1.  Ensure that the words are clear, meaningful and actionable.  If your values resemble so many meaningless mission statements (a post for another day), then it’s time to clarify.  Note to self…don’t use a committee to wordsmith the values.  The committee’s role is to review and challenge the author to improve the clarity, brevity and meaning of the statements.  Even Jefferson had to bow to the demands of a tough editing committee as they took much of the flowery language out of the Declaration of Independence.

2.  Teach the values.  Or, more importantly, teach existing employees and new hires about the meaning and intent of the values.  Yes, spend time and spend some money to create a program that helps everyone understand the values and importantly, understand the meaning, intent and application of these words to day-to-day business.

3.  Hire to the values. Point your behavioral interviewing at understanding how people support or don’t support the firm’s values through their prior actions.

4.  Enforce the values.  If these things are to have any meaning or impact at all on your business, they must have teeth.  I share Jack Welch’s perspective that it doesn’t matter whether you are an A player, if you don’t support and live up to the values of the firm, then your not going to be part of the firm.

The Bottom-Line for Now

The existence of clear, meaningful and usable values serves to eliminate much of the counter-productive noise in the workplace.

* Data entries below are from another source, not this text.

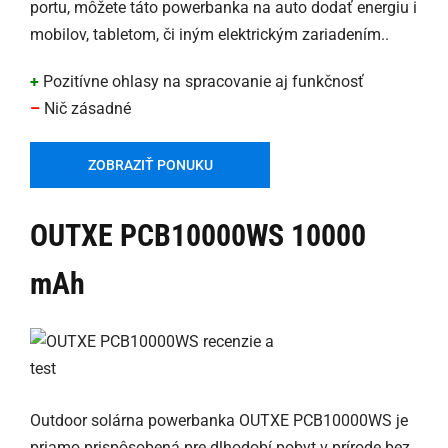
portu, môžete táto powerbanka na auto dodať energiu i
mobilov, tabletom, či iným elektrickým zariadením..
+
Pozitívne ohlasy na spracovanie aj funkčnosť
–
Nič zásadné
ZOBRAZIŤ PONUKU
OUTXE PCB10000WS 10000
mAh
Outdoor solárna powerbanka OUTXE PCB10000WS je
priamo prispôsobená pre dlhodobí pobyt v prírode bez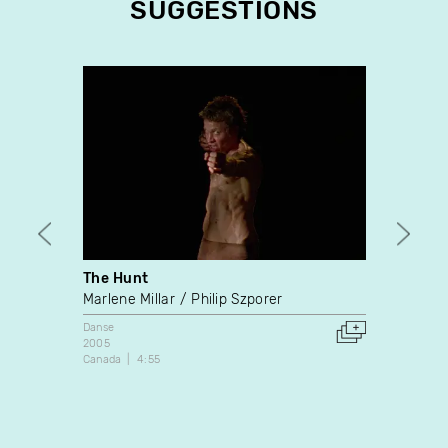
SUGGESTIONS
The Hunt
Le mo
Marlene Millar
Philip Szporer
Jacqu
Danse
Docume
2005
1970
Canada
4:55
Canada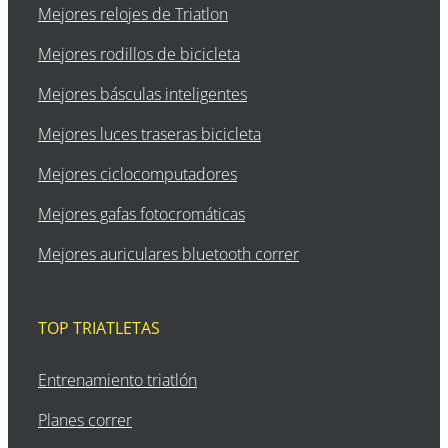
Mejores relojes de Triatlon
Mejores rodillos de bicicleta
Mejores básculas inteligentes
Mejores luces traseras bicicleta
Mejores ciclocomputadores
Mejores gafas fotocromáticas
Mejores auriculares bluetooth correr
TOP TRIATLETAS
Entrenamiento triatlón
Planes correr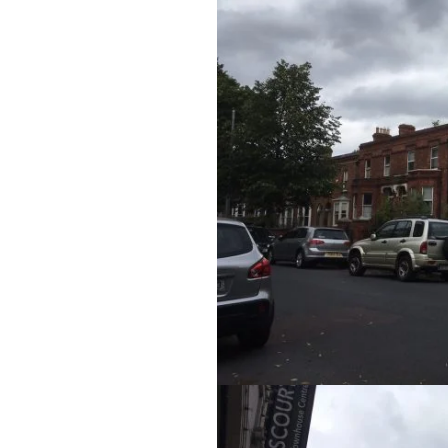
施工実績
住宅イベント情報
近代ホームについて
会社案内
スタッフ紹介
自社大工集団「名匠会」
ホームオーナー様が集う会『100TOMO』
スタッフブログ
よくある質問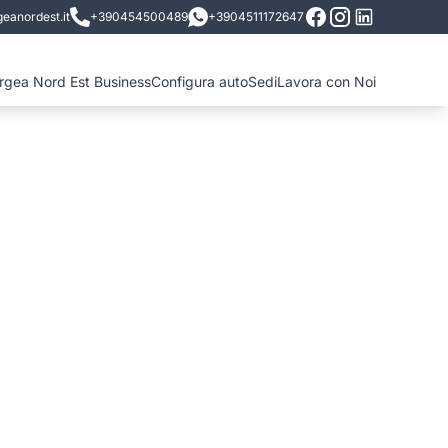
eanordest.it
+390454500489
+3904511172647
ergea Nord Est Business
Configura auto
Sedi
Lavora con Noi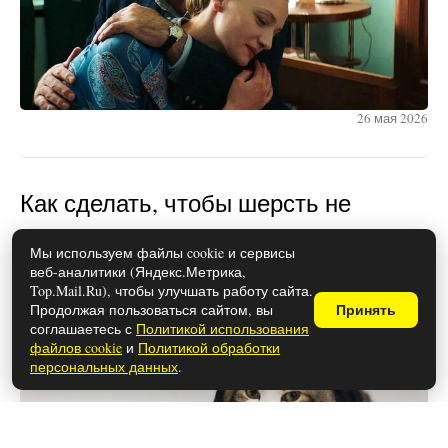
26 мая 2026
Как сделать, чтобы шерсть не
прилипала к одежде: простые
Мы используем файлы cookie и сервисы
лайфхаки
веб-аналитики (Яндекс.Метрика,
Top.Mail.Ru), чтобы улучшать работу сайта.
Продолжая пользоваться сайтом, вы
Принять
соглашаетесь с
Политикой использования
файлов cookie
и
Политикой обработки
персональных данных
.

Standards for behavior, performance, cooperation and even dispute resolution have their basis in some common guidelines.

Cynical leaders might be quick to say that they wouldn’t bet next year’s revenue targets on a program to improve the visibility, meaning and use of the firm’s values.  While they might be right…the pursuit of the steps outlined in this essay will take time and there is always cost associated with time, I might just bet that the long-term future of the company will be more easily secured if the values are alive and well and serving as intended.